▸ What is being asked
Give back the full listing verbatim, apart from its images.

▸ Data excerpt
# # # # #

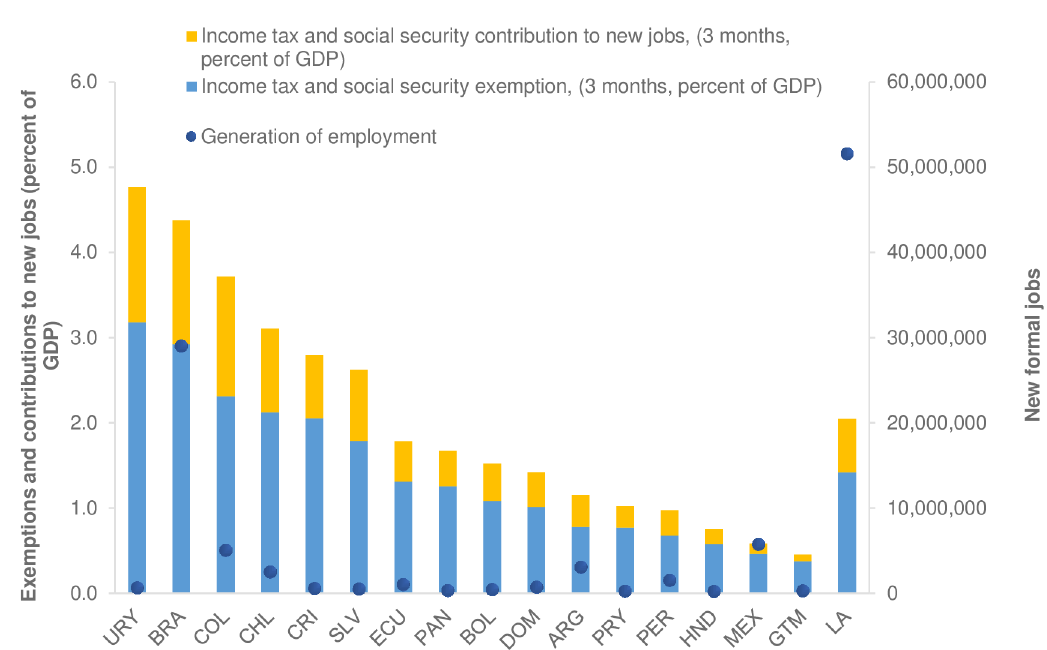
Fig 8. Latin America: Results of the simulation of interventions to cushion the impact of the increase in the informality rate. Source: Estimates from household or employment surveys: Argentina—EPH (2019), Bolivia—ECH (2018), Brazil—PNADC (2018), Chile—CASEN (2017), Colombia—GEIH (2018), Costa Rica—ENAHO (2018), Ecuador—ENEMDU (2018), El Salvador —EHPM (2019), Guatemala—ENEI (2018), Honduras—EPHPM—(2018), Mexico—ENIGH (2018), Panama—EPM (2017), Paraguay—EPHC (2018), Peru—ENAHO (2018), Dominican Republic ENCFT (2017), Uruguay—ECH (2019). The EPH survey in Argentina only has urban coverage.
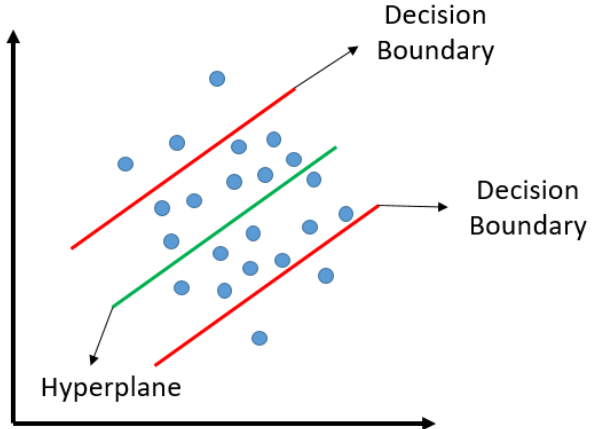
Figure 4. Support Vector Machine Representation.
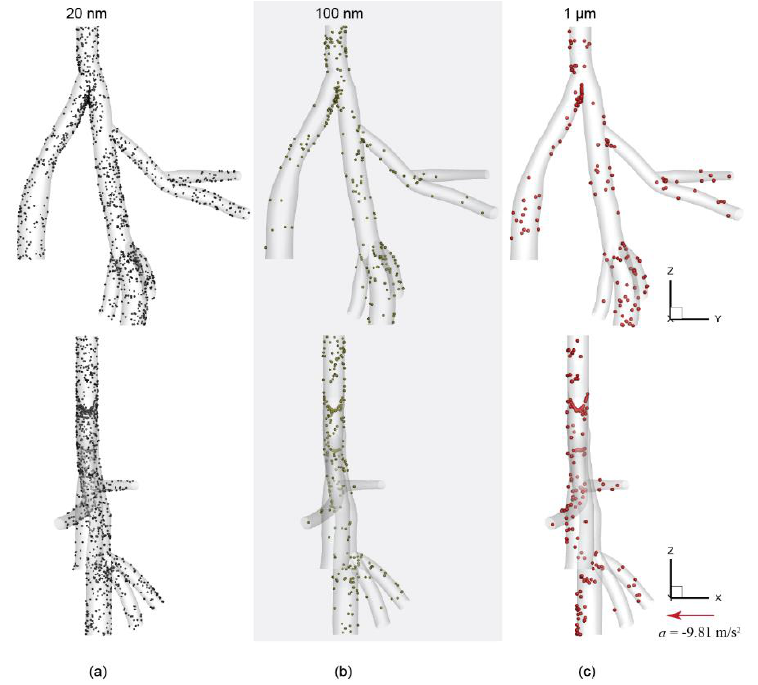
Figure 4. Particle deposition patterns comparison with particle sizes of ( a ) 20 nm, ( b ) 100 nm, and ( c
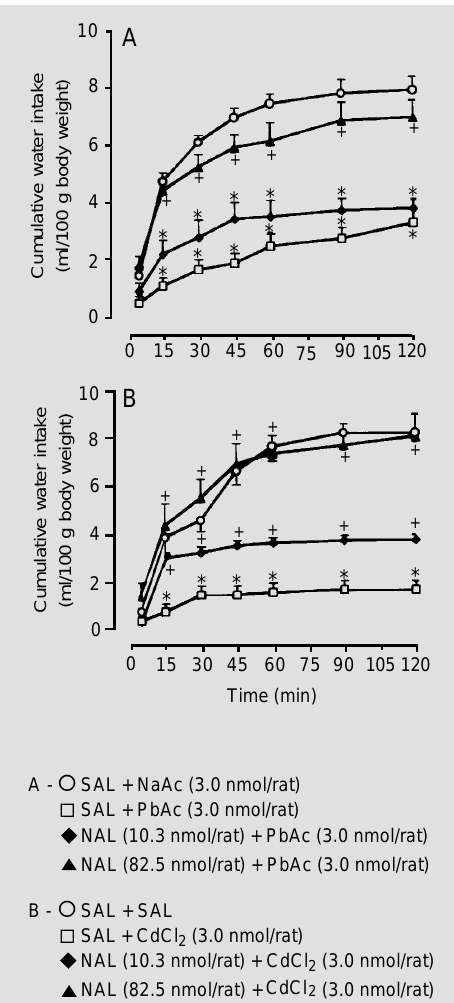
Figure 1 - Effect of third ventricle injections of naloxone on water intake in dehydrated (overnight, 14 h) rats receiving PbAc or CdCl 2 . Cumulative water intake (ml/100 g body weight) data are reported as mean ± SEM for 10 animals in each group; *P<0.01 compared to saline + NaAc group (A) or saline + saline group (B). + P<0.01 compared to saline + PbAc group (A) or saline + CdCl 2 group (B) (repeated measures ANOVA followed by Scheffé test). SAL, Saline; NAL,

# # # # #

▸ Expected answer
Fig 8. Latin America: Results of the simulation of interventions to cushion the impact of the increase in the informality rate. Source: Estimates from household or employment surveys: Argentina—EPH (2019), Bolivia—ECH (2018), Brazil—PNADC (2018), Chile—CASEN (2017), Colombia—GEIH (2018), Costa Rica—ENAHO (2018), Ecuador—ENEMDU (2018), El Salvador —EHPM (2019), Guatemala—ENEI (2018), Honduras—EPHPM—(2018), Mexico—ENIGH (2018), Panama—EPM (2017), Paraguay—EPHC (2018), Peru—ENAHO (2018), Dominican Republic ENCFT (2017), Uruguay—ECH (2019). The EPH survey in Argentina only has urban coverage.
Figure 4. Support Vector Machine Representation.
Figure 4. Particle deposition patterns comparison with particle sizes of ( a ) 20 nm, ( b ) 100 nm, and ( c
Figure 1 - Effect of third ventricle injections of naloxone on water intake in dehydrated (overnight, 14 h) rats receiving PbAc or CdCl 2 . Cumulative water intake (ml/100 g body weight) data are reported as mean ± SEM for 10 animals in each group; *P<0.01 compared to saline + NaAc group (A) or saline + saline group (B). + P<0.01 compared to saline + PbAc group (A) or saline + CdCl 2 group (B) (repeated measures ANOVA followed by Scheffé test). SAL, Saline; NAL,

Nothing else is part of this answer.